— Есть ли у вас образ идеального читателя? Для каких категорий населения вы пишете?
— Для кого угодно: от бомжа до премьер-министра и президента. Черномырдин встретил меня на презентации книги Лужкова, спросил, где третий роман. У меня к тому времени уже шестой был готов, а Черномырдин говорит: "Мне еще нужен третий, четвертый, пятый..." На следующий день прислали курьера. По телевизору бомж рассказывал, как он с друзьями скидывался, чтобы купить "Срок для Бешеного". Или письмо я получил от семидесятипятилетней женщины из Сибири — говорит спасибо за книги, просит продолжать. Своему шестилетнему сыну я читаю о Бешеном вслух.
— Вашему герою очень часто приходится прибегать к насилию. Вы считаете насилие неизбежным в борьбе со злом?
— Библия — моя настольная книга. Но мир сильно изменился, и Иисус Христос, живи он сегодня, вряд ли стал бы подставлять в ответ на удар по щеке другую щеку.
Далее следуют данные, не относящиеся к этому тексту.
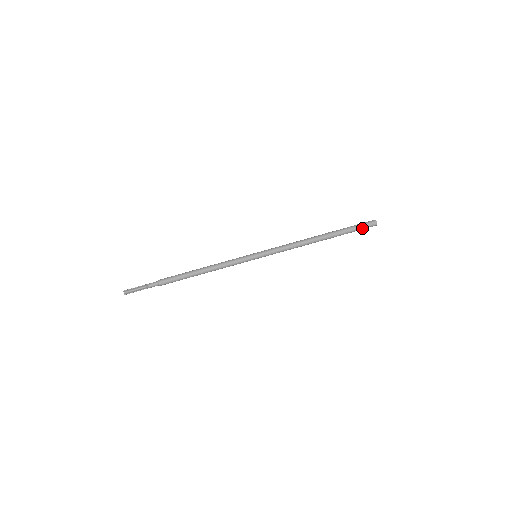
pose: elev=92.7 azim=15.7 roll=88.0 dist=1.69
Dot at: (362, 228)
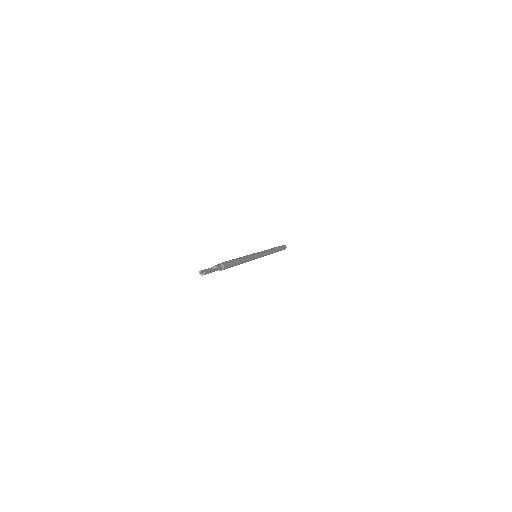
Dot at: (283, 247)
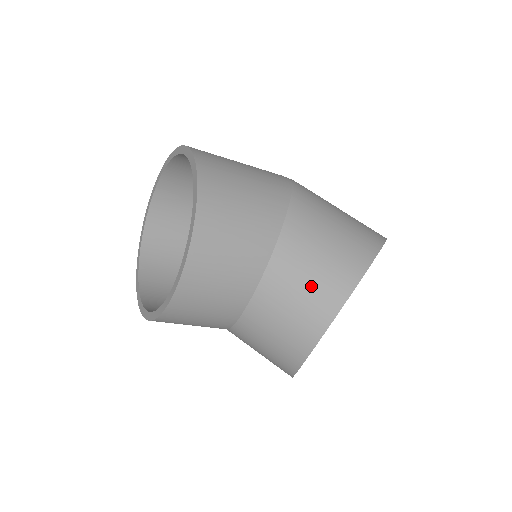
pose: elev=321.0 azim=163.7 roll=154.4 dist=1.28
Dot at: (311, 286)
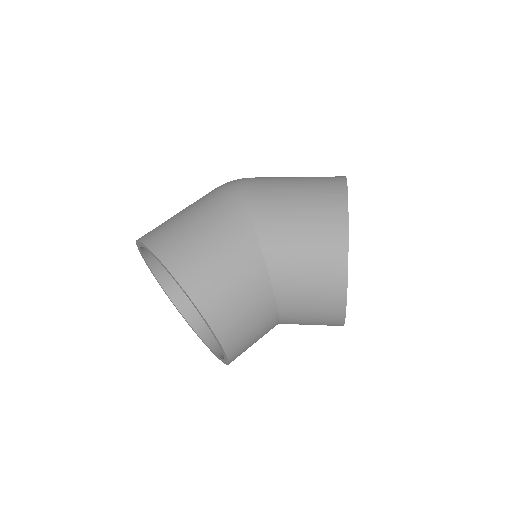
Dot at: (315, 287)
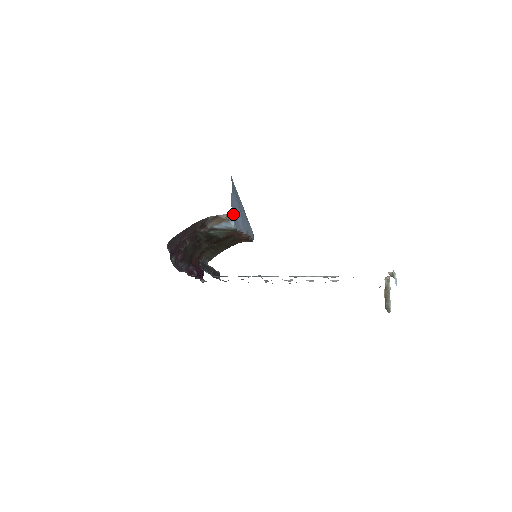
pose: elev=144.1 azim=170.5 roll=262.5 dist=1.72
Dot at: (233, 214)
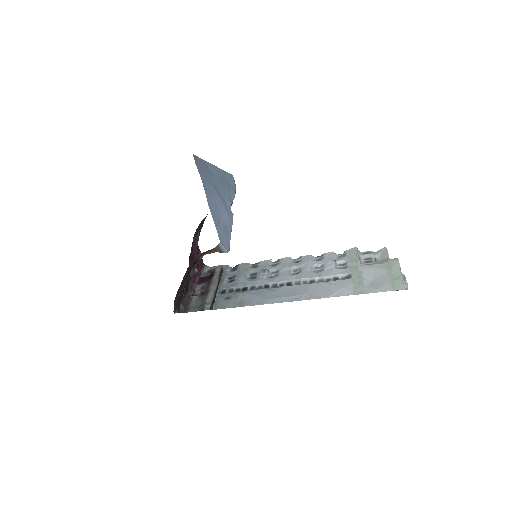
Dot at: (221, 237)
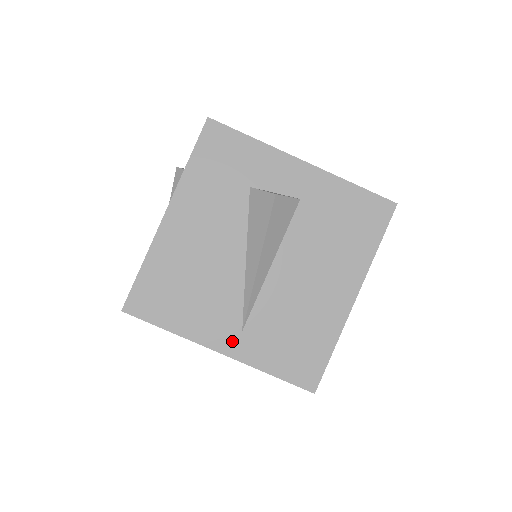
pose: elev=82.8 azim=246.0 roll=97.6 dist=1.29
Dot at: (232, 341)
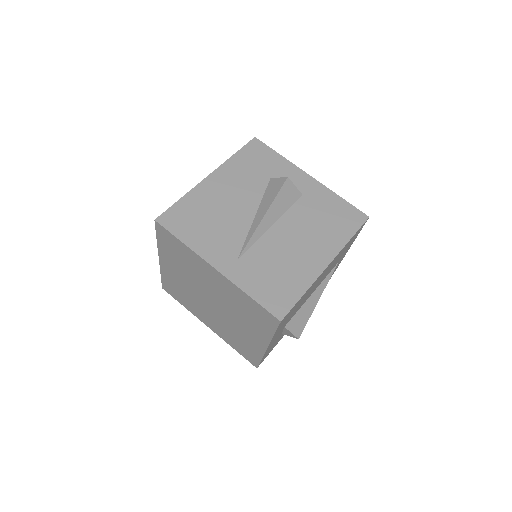
Dot at: (228, 264)
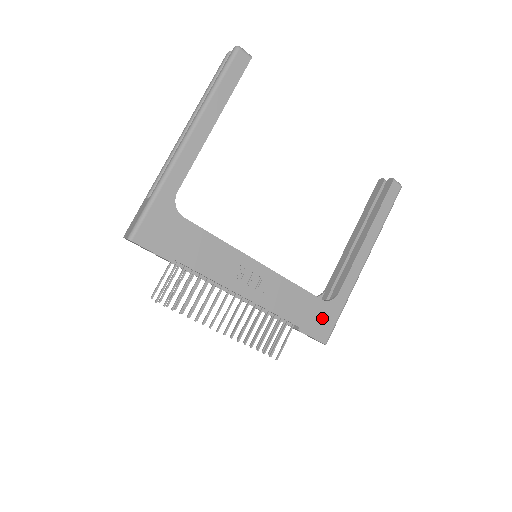
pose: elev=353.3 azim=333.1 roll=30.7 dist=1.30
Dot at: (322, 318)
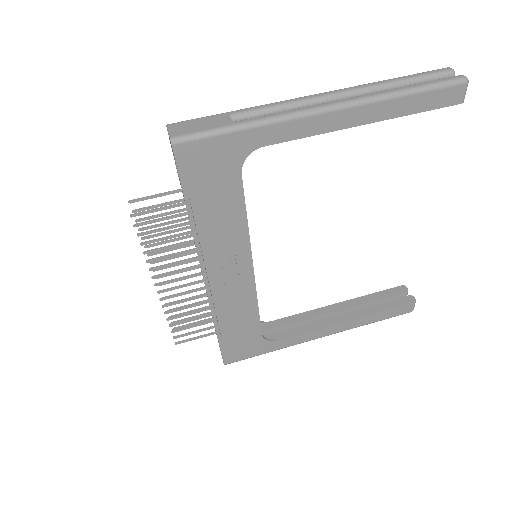
Dot at: (246, 346)
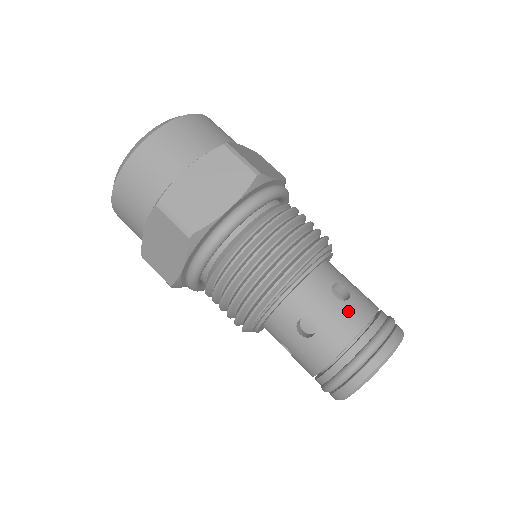
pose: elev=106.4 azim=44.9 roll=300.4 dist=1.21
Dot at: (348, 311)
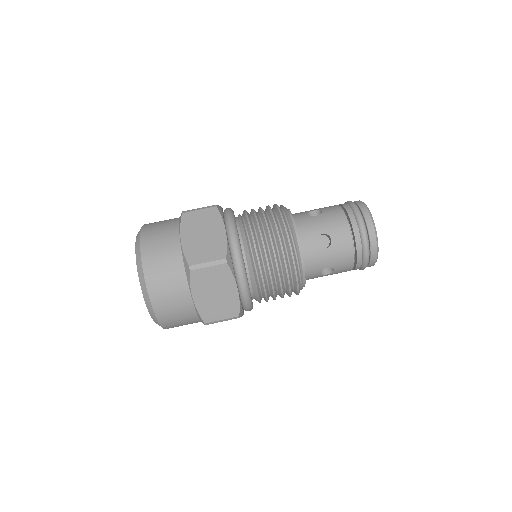
Dot at: (338, 247)
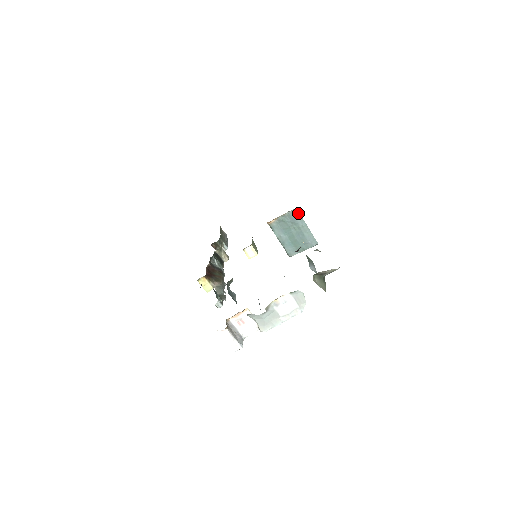
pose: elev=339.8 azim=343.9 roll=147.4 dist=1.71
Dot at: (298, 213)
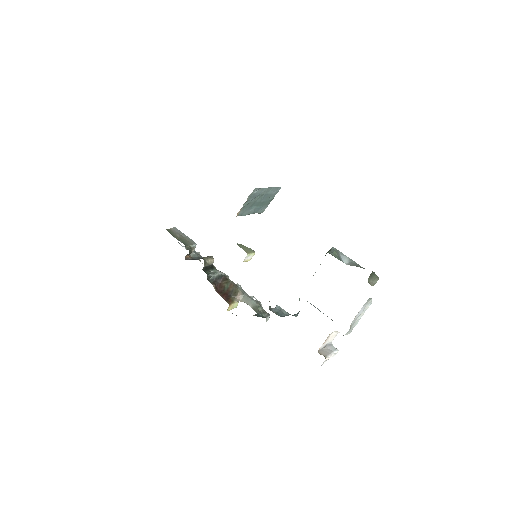
Dot at: (257, 189)
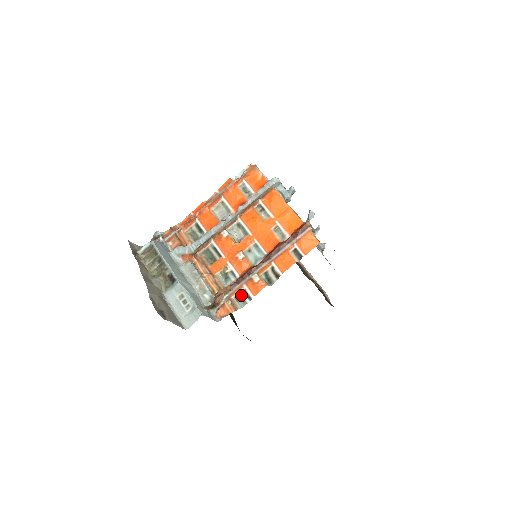
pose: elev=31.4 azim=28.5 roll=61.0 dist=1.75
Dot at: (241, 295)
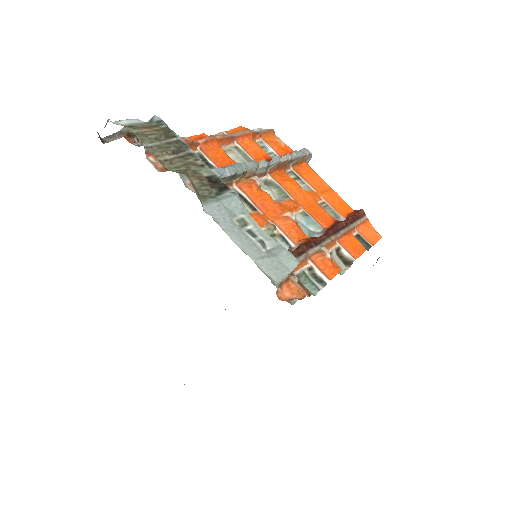
Dot at: (306, 274)
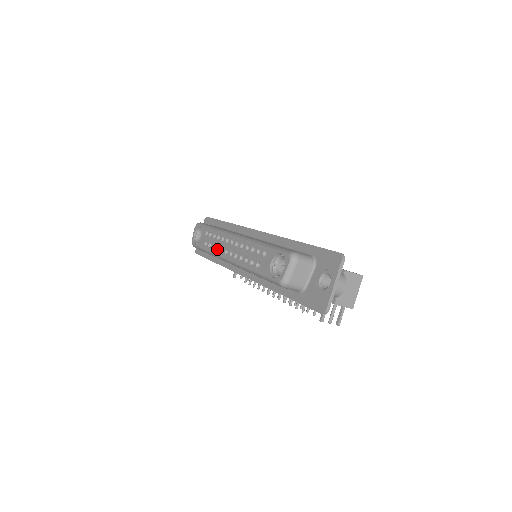
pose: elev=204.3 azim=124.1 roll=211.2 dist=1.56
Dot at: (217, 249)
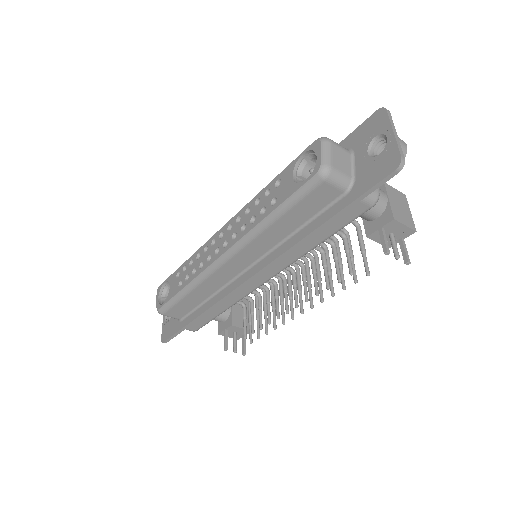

Если угроза твоей семье или тем более твоей стране — надо отвечать всеми средствами.
— Вы ставите перед собой чисто литературные задачи?
— Я стараюсь выработать новый язык, который для себя называю "киноязыком": стараюсь писать так, чтобы человек буквально видел то, что происходит. Кроме того, я хочу выработать язык для описания секса и эротики. У нас не было маркиза де Сада и Апулея, и сегодняшние попытки писать об этом часто очень далеки от золотой середины, получается пошло. Я хочу делать эти описания откровенными, но благородными, не шокирующими. Я мало читаю современной литературы — не потому, что считаю ее плохой, а потому, что люблю динамику и движение, а там этого мало. Потому я и русскую классику не читаю — там все очень растянуто. Для меня важна активность во всем: в чтении, в писательстве, в жизни. И в книге должно быть все: и action, и любовь, и мистика, и философия.